What federal housing laws provide
The federal Fair Housing Act (FHA) requires housing providers to make “reasonable accommodations” to allow disabled people to have an equal opportunity to use and enjoy housing. Recognizing that some people to whom the law applies use assistance or service animals, the FHA requires landlords to allow tenants to have these animals even if they don’t otherwise allow residents to keep animals. In addition, the law prohibits property owners from charging disabled tenants a fee for their animals.
The FHA deems that animals that help disabled people are not pets. Instead, it classifies some as trained service animals. These animals are always dogs and perform specific tasks for people with physical disabilities. A Seeing Eye dog is an example. The other category of animals to whom the law applies are assistance animals that help with or perform tasks or that provide emotional support to individuals whose disabilities affect major life activities. Examples include animals that provide therapeutic comfort to people suffering from post-traumatic stress disorder or chronic pain. Not all animals in the latter category are trained service animals. Generally, they are common household animals such as dogs but also cats or even birds.

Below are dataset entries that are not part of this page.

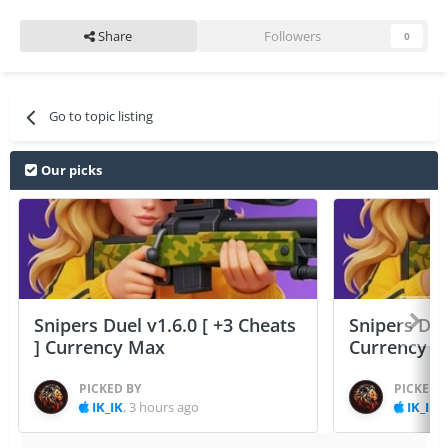
Share
Followers
0
Go to topic listing
Our picks
Snipers Duel v1.6.0 [ +3 Cheats
Snipers Duel
] Currency Max
Currency 
PICKED BY
PICKED 
IK_IK
,
3 hours ago
IK_IK
,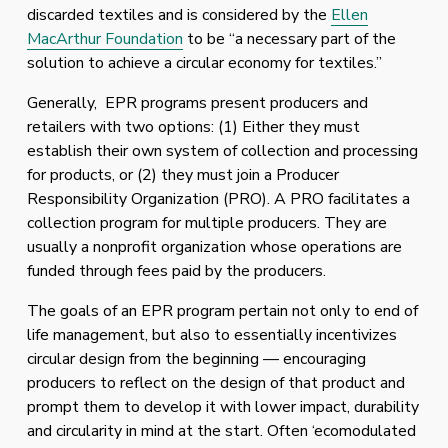
discarded textiles and is considered by the 
Ellen
MacArthur Foundation
 to be “a necessary part of the 
solution to achieve a circular economy for textiles.”
Generally,  EPR programs present producers and 
retailers with two options: (1) Either they must 
establish their own system of collection and processing 
for products, or (2) they must join a Producer 
Responsibility Organization (PRO). A PRO facilitates a 
collection program for multiple producers. They are 
usually a nonprofit organization whose operations are 
funded through fees paid by the producers. 
The goals of an EPR program pertain not only to end of 
life management, but also to essentially incentivizes 
circular design from the beginning — encouraging 
producers to reflect on the design of that product and 
prompt them to develop it with lower impact, durability 
and circularity in mind at the start. Often ‘ecomodulated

The FHA’s protections apply not only to tenants but also to individuals who are submitting rental applications. For example, if an applicant’s disability is obvious, such as a visual impairment, the property owner or manager is not allowed to ask for verification of the disability. However, suppose the animal owner’s disability is not readily apparent. In that case, the property owner is permitted to ask for written verification from a professional, such as a physician or therapist, of the need for the animal. If the applicant provides written verification, the property owner must make reasonable accommodations for the animal to live on a property with its owner.
The effect of other federal laws
The Americans with Disabilities Act (ADA) does not directly address disabled individuals’ rights to live with service or assistance animals. Instead, the ADA requires public facilities to be accessible to disabled people. Under the ADA, owners and managers of buildings open to the public, such as retail stores or rental offices, must provide accommodation for people using a service animal. If a person who enters such a space with an animal has an obvious disability, the owner or manager cannot ask questions about the animal. If the person’s disability is not obvious, the owner or manager may ask the individual only two questions: whether the animal is a trained service animal and what task the animal is trained to perform. The ADA requires the owner to answer the questions.
The FHA and ADA and their differing requirements can be confused in situations where a disabled individual enters a rental office. If the individual applying for housing has a non-visible disability, they may bristle if asked to provide written verification, claiming that the ADA prohibits that. In this situation, the FHA is the applicable law, not the ADA, and verification requests are permissible.
There are websites that allow animal owners to register their animal as an assistance animal. Animal owners sometimes offer these certificates to property managers or owners as verification of their need for an assistance animal. However, these documents don’t comply with the FHA and are a waste of money. The property owner or manager has a right to a verification from a doctor or licensed therapist, not a website.